The firm plans to export the excess ethanol to earn the country foreign exchange.

PCL chief executive officer Ronald Mangani said in an interview yesterday that the ethanol plant will also have a component of zero liquid discharge capable of producing fertiliser, bio-gas and electricity from the waste.

He said: “We are in the process of upgrading our versatile ethanol plant at PressCane Limited which will enable full utilisation of its production capacity of 60 000 litres of ethanol per day.

Mangani: We are upgrading our plant

“This can be used for fuel blending and more importantly, high-quality potable ethanol called pharma-grade which can be used in the pharmaceutical and beverages industries.”

Mangani said the company has invested K2 billion in the pharma-grade potable ethanol production plant and a further K9 billion in the zero liquid discharge plant. 
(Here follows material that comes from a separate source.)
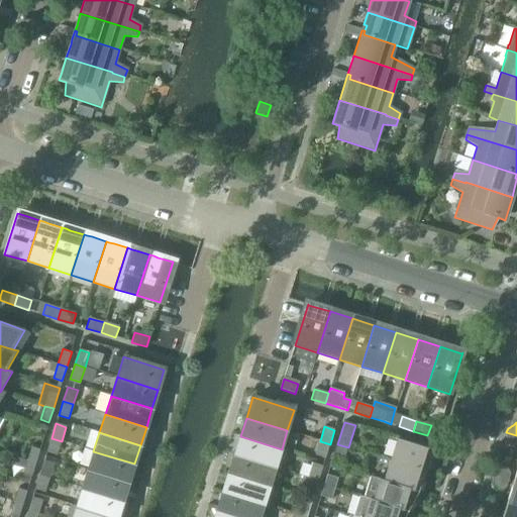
[(516,435),(506,432),(506,434),(506,436),(506,438),(506,440),(507,442),(511,448),(516,445),(516,435)]
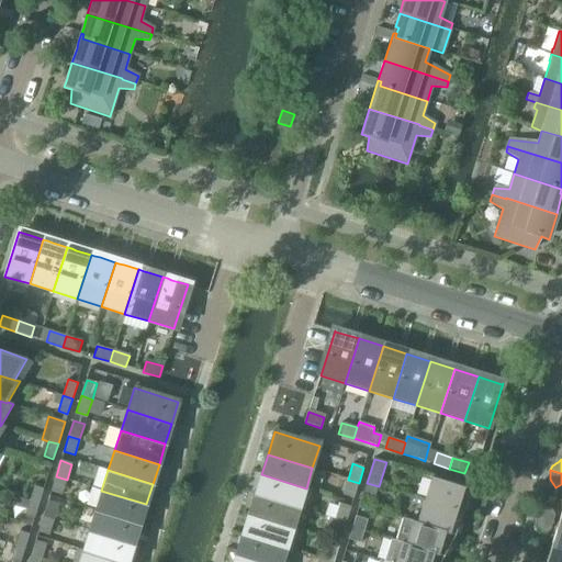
[(261,474),(255,494),(300,508),(306,489),(261,474)]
“The good thing with pharma-grade ethanol is that it is pure and we are excited to introduce this new product because we are responding to the demands of our customers who desire a better-quality product, especially those that want a product that is capable for use in beverage and pharmaceutical production.”

“We are already in talks with foreign customers to export the product, and this will be good for our country especially now when we are having foreign exchange challenges,” said Mangani.
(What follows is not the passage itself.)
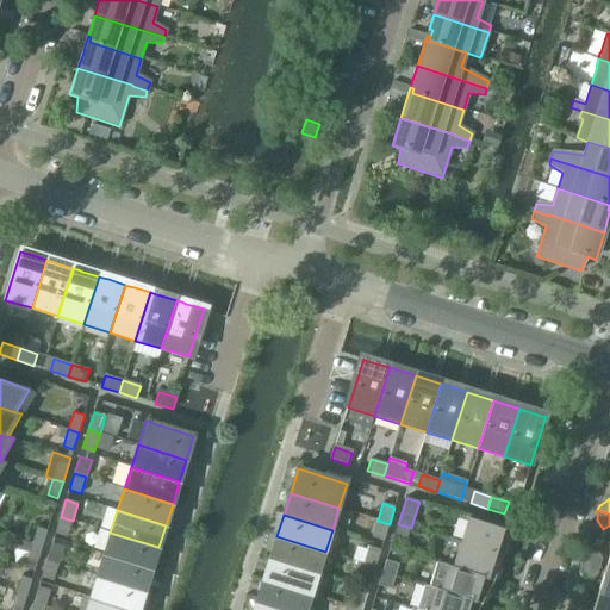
[(73,521),(61,517),(55,534),(67,537),(73,521)]
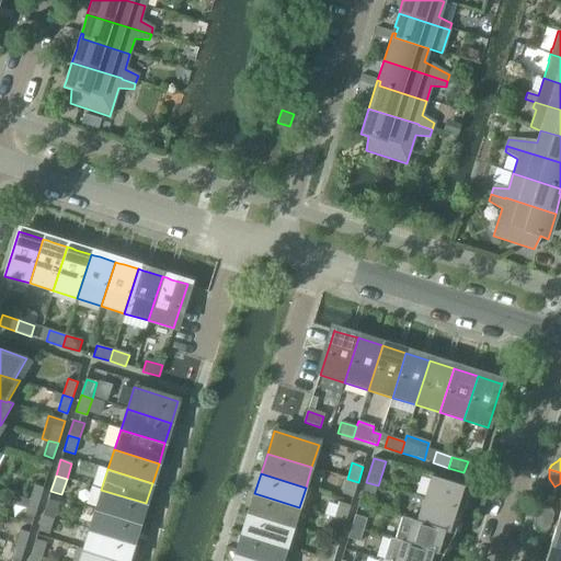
[(431,477),(424,500),(461,512),(469,489),(431,477)]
He also said the zero liquidity discharge plant will ensure that PressCane is environmentally friendly in terms of its waste disposal as the plant is capable of producing fertiliser, bio-gas and electricity from the waste of ethanol production.
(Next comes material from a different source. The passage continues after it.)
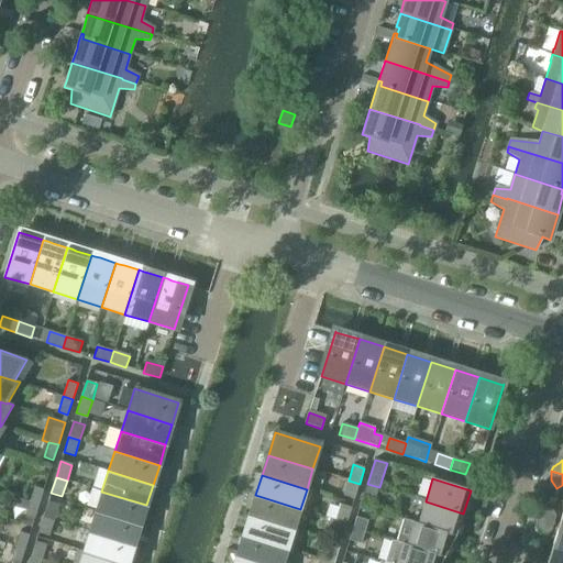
[(360,484),(349,481),(343,496),(354,499),(360,484)]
PresssCane Limited chief executive officer Byson Mkhomaanthu said the firm has been a key player in government efforts to ensure that there is access to fuel ethanol for blending with petrol.

“These efforts  have contributed to softening the import bills, considering that the country has had to import relatively less fuel than would have been possible without blending,” he said.

Mkhomaanthu said PressCane business model puts emphasis on working with the farmers and communities in its area of operation.